Procedurestap | Datum |
Indiening aanvraag | 20 oktober 2021 |
Volledig en ontvankelijk | 15 november 2021 |
Start openbaar onderzoek | geen |
Einde openbaar onderzoek | geen |
Gemeenteraad voor wegenwerken | geen |
Uiterste beslissingsdatum | 14 januari 2022 |
Verslag GOA | 28 december 2021 |
naam GOA | Katrijn Apostel |
De aanpalende eigenaars waarvan de scheidingsmuren met het project zouden worden opgericht, uitgebreid of afgebroken, werden om hun standpunt gevraagd.

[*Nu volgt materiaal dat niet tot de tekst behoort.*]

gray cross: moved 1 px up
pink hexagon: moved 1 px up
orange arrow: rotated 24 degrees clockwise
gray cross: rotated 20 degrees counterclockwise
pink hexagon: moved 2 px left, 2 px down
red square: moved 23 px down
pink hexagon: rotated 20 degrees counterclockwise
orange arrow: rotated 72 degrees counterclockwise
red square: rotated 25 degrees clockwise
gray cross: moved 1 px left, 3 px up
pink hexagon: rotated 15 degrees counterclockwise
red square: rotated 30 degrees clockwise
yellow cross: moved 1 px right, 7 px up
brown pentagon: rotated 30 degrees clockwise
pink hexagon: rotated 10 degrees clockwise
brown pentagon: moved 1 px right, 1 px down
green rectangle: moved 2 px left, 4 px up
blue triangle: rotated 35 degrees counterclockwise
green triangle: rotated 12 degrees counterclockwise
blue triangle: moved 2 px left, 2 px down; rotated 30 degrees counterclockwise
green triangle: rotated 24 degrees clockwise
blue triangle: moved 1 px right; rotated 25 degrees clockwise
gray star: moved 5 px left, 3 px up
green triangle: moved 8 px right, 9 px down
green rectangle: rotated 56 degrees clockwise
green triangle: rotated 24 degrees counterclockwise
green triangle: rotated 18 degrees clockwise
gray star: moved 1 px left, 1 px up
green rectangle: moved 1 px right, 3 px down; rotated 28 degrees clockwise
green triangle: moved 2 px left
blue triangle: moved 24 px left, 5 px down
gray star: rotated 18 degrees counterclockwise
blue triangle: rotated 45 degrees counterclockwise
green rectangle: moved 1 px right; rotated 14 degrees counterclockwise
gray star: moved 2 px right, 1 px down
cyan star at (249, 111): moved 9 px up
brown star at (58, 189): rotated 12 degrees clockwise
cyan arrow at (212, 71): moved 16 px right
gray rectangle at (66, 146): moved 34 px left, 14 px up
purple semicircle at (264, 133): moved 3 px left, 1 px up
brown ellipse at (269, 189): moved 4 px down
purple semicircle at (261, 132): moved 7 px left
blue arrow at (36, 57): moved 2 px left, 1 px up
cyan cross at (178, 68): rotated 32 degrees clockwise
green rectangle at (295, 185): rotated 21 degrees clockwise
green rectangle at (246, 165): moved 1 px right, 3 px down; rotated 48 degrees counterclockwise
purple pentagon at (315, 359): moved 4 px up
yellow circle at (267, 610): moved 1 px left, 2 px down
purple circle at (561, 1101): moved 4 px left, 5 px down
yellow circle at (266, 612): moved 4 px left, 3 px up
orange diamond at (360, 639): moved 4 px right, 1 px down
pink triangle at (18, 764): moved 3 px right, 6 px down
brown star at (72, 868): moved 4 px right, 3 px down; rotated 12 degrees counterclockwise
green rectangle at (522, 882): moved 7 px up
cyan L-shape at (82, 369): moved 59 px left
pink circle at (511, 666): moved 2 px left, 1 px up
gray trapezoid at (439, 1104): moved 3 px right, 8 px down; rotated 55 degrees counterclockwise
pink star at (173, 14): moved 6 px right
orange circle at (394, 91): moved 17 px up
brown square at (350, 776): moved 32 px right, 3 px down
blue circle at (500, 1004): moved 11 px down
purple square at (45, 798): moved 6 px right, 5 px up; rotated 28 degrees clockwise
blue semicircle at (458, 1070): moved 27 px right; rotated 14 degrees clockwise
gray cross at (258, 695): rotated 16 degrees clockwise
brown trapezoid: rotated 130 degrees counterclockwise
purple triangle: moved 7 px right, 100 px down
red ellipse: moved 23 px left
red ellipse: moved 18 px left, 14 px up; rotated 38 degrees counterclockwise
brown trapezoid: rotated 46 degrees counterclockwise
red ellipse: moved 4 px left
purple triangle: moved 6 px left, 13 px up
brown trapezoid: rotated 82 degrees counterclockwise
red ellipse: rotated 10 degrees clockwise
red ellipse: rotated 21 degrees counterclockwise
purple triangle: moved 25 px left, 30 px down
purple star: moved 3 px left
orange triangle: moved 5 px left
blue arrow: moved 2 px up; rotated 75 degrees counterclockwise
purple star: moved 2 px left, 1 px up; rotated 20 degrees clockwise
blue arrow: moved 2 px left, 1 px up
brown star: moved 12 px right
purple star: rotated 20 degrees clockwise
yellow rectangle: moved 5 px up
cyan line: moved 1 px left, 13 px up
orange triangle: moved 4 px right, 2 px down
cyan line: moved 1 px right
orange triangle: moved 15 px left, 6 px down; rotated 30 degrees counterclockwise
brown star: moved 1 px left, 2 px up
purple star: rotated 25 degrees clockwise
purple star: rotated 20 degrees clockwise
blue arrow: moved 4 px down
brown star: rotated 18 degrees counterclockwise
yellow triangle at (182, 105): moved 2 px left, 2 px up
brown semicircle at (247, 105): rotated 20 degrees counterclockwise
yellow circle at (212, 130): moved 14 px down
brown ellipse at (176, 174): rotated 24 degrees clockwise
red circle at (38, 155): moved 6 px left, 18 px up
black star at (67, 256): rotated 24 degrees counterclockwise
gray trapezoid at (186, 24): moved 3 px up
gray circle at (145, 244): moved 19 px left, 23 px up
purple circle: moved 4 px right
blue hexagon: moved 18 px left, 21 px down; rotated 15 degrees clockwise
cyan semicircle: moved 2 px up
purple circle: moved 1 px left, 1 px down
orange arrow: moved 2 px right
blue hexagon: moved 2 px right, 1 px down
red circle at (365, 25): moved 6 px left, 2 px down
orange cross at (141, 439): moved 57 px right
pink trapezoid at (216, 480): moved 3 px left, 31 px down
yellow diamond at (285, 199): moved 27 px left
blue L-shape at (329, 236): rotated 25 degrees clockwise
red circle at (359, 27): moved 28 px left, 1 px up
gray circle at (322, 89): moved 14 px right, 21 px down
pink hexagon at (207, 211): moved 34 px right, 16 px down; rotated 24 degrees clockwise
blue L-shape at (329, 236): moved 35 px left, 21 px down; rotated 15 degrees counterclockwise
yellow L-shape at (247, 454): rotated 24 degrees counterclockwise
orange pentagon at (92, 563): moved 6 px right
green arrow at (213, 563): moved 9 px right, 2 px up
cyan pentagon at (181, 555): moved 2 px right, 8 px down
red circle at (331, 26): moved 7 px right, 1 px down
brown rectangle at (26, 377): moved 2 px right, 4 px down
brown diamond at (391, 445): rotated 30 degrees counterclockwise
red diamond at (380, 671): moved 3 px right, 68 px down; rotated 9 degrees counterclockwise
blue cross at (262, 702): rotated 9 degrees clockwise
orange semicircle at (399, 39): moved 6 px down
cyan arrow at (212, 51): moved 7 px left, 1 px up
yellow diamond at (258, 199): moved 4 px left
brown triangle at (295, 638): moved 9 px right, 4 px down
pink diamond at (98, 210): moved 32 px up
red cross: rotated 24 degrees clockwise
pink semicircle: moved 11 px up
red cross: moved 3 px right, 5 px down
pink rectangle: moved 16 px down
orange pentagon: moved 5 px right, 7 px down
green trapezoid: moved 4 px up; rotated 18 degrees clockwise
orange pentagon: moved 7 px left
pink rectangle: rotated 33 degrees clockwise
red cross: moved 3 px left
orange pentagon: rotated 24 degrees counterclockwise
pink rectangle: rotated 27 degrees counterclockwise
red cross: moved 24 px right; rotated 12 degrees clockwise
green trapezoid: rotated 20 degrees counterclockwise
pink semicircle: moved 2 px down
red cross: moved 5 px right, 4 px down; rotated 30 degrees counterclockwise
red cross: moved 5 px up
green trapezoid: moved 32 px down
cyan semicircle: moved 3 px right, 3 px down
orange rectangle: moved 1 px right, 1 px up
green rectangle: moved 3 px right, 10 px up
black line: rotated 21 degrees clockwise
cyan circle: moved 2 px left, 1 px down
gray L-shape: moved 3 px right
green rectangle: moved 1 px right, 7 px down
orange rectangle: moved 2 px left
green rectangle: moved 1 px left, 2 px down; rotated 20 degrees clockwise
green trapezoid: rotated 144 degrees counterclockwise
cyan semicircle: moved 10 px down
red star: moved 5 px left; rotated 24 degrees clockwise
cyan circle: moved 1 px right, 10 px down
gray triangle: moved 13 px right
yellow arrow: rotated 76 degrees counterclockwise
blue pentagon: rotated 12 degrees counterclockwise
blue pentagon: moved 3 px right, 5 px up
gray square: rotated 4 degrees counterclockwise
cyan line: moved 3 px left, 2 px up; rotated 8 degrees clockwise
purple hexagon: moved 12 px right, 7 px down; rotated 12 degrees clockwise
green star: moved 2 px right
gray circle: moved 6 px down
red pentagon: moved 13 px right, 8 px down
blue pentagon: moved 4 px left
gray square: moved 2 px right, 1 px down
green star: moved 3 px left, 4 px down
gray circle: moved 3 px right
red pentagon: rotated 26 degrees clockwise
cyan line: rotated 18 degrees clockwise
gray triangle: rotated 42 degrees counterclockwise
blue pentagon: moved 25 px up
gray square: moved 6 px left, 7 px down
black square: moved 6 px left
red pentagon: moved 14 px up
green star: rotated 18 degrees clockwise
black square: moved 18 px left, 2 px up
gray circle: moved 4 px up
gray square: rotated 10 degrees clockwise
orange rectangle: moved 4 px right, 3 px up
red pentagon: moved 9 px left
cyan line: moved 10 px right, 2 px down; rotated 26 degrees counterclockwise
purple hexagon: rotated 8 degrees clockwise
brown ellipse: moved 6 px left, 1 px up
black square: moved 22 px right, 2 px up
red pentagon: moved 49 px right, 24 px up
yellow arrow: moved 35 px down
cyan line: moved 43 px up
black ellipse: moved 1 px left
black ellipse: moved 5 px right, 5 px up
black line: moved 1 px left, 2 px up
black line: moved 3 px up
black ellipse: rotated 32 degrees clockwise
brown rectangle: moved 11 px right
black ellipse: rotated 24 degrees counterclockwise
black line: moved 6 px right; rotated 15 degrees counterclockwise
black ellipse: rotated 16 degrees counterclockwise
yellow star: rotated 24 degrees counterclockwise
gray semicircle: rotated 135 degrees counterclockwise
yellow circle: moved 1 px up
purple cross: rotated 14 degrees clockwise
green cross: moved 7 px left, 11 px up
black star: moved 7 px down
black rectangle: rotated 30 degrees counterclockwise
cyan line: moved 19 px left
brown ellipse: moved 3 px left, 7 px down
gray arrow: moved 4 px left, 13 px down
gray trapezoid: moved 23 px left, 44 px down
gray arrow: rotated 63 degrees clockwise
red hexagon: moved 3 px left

Ingediende bezwaarschriften en petitielijsten
Schriftelijke bezwaarschriften | Schriftelijke gebundelde bezwaarschriften | Petitielijsten | Digitale bezwaarschriften |
1 | 0 | 0 | 0 |
Bespreking van de bezwaren
1. Volume:
De bezwaarindiener heeft bezwaar tegen het volume van de nieuwe tuinberging, die boven de tuinmuur uitsteekt. Hierdoor is het zicht weg op het groen dat bezwaarindiener had.
Beoordeling:
Het bezwaar is gegrond. De nieuwe tuinberging is 3 m hoog. De voorgestelde hoogte van deze constructie heeft een negatieve impact op de omgeving en is niet in overeenstemming met de voorgeschreven hoogte in het beheersplan. Zoals ook besproken in ‘de toetsing aan de goede ruimtelijke ordening’ wordt in voorwaarde opgenomen de hoogte van de tuinberging te beperken tot 2,30 m en deze te voorzien van een groendak.
2. Waardeverlies:
Door de constructie zal de woning van de bezwaarindier aan waarde verliezen.
Beoordeling:
Het bezwaar is ongegrond. Het bezwaar is niet van stedenbouwkundige aard.
Het college sluit zich integraal aan bij:
- de bespreking van de ingediende bezwaren zoals geformuleerd in het verslag van de gemeentelijke omgevingsambtenaar en maakt deze beoordeling tot zijn eigen standpunt;
- het verslag van de gemeentelijke omgevingsambtenaar en maakt dit tot zijn eigen motivatie.
Het college beslist de aanvraag tot omgevingsvergunning goed te keuren en aan de aanvrager de vergunning af te leveren, die afhankelijk is van de strikte naleving van volgende voorwaarden:
Algemene voorwaarden
de algemene voorwaarden die aan de vergunning zijn gehecht en er integraal deel van uitmaken.
Stedenbouwkundige voorwaarden
1. de hoogte van de nieuwe tuinberging te verlagen naar 2,30 m en te voorzien van een groendak;
2. de nieuwe tuinberging niet onmiddellijk aan te sluiten op de riolering van de woning en het hemelwater op natuurlijke wijze te laten infiltreren in een naastgelegen groenzone of een infiltratievoorziening met een minimaal volume van 788 liter en een minimale oppervlakte van 1,26 m² te voorzien op de overloop vooraleer aan te sluiten op de riolering van de woning;
Uitsluitingen
3. alle handelingen, werken en wijzigingen op het perceel, met uitzondering van deze aan de tuinberging.
Het college beslist de plannen waarvan een overzicht als bijlage bij dit besluit is gevoegd, goed te keuren.